### Working data
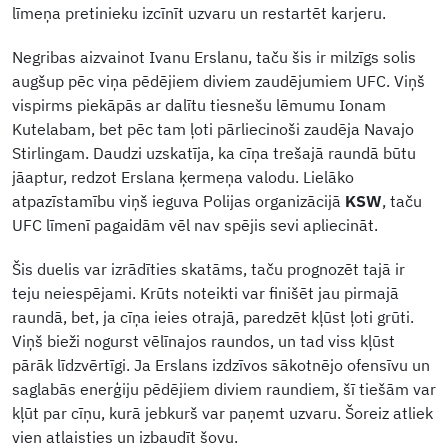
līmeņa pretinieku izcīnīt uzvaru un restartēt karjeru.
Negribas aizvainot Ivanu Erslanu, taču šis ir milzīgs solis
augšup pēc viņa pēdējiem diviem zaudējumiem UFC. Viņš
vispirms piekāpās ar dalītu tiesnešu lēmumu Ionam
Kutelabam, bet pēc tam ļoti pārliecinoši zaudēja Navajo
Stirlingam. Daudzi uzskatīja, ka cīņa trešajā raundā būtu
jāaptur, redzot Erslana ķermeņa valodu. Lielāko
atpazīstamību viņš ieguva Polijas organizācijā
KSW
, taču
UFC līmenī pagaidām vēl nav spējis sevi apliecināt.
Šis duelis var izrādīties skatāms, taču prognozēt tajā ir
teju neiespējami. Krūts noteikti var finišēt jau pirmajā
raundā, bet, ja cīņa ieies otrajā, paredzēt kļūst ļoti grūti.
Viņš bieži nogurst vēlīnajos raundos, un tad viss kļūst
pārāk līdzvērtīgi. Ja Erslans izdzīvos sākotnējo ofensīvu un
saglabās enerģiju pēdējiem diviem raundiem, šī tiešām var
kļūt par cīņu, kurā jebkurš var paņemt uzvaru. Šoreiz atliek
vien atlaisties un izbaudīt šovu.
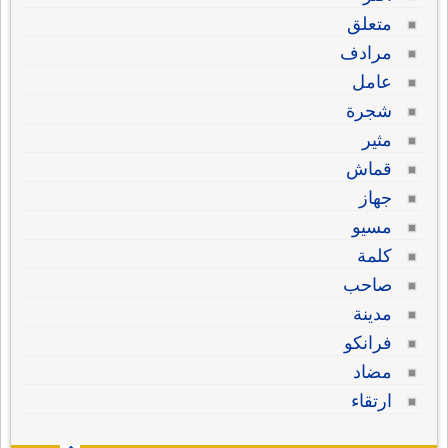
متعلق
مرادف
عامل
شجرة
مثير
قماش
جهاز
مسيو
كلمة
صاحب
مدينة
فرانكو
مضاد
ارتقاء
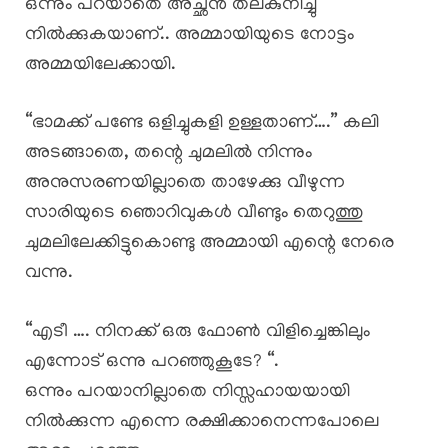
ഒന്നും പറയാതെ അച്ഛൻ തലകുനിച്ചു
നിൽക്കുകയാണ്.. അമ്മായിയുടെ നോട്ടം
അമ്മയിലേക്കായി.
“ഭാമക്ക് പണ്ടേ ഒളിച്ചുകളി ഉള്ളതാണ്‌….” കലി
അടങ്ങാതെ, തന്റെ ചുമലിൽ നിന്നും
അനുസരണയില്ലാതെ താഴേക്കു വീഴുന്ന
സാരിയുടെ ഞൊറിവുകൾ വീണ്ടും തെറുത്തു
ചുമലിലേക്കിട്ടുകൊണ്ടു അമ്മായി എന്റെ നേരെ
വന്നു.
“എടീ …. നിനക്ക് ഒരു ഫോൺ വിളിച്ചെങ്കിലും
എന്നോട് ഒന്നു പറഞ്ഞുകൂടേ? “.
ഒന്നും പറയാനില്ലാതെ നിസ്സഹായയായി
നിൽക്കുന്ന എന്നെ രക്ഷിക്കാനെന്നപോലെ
######
§ **Job**
Return every line of the records above without any change, leaving out the pictures.

§ **Written solution**
līmeņa pretinieku izcīnīt uzvaru un restartēt karjeru.
Negribas aizvainot Ivanu Erslanu, taču šis ir milzīgs solis
augšup pēc viņa pēdējiem diviem zaudējumiem UFC. Viņš
vispirms piekāpās ar dalītu tiesnešu lēmumu Ionam
Kutelabam, bet pēc tam ļoti pārliecinoši zaudēja Navajo
Stirlingam. Daudzi uzskatīja, ka cīņa trešajā raundā būtu
jāaptur, redzot Erslana ķermeņa valodu. Lielāko
atpazīstamību viņš ieguva Polijas organizācijā
KSW
, taču
UFC līmenī pagaidām vēl nav spējis sevi apliecināt.
Šis duelis var izrādīties skatāms, taču prognozēt tajā ir
teju neiespējami. Krūts noteikti var finišēt jau pirmajā
raundā, bet, ja cīņa ieies otrajā, paredzēt kļūst ļoti grūti.
Viņš bieži nogurst vēlīnajos raundos, un tad viss kļūst
pārāk līdzvērtīgi. Ja Erslans izdzīvos sākotnējo ofensīvu un
saglabās enerģiju pēdējiem diviem raundiem, šī tiešām var
kļūt par cīņu, kurā jebkurš var paņemt uzvaru. Šoreiz atliek
vien atlaisties un izbaudīt šovu.
متعلق
مرادف
عامل
شجرة
مثير
قماش
جهاز
مسيو
كلمة
صاحب
مدينة
فرانكو
مضاد
ارتقاء
ഒന്നും പറയാതെ അച്ഛൻ തലകുനിച്ചു
നിൽക്കുകയാണ്.. അമ്മായിയുടെ നോട്ടം
അമ്മയിലേക്കായി.
“ഭാമക്ക് പണ്ടേ ഒളിച്ചുകളി ഉള്ളതാണ്‌….” കലി
അടങ്ങാതെ, തന്റെ ചുമലിൽ നിന്നും
അനുസരണയില്ലാതെ താഴേക്കു വീഴുന്ന
സാരിയുടെ ഞൊറിവുകൾ വീണ്ടും തെറുത്തു
ചുമലിലേക്കിട്ടുകൊണ്ടു അമ്മായി എന്റെ നേരെ
വന്നു.
“എടീ …. നിനക്ക് ഒരു ഫോൺ വിളിച്ചെങ്കിലും
എന്നോട് ഒന്നു പറഞ്ഞുകൂടേ? “.
ഒന്നും പറയാനില്ലാതെ നിസ്സഹായയായി
നിൽക്കുന്ന എന്നെ രക്ഷിക്കാനെന്നപോലെ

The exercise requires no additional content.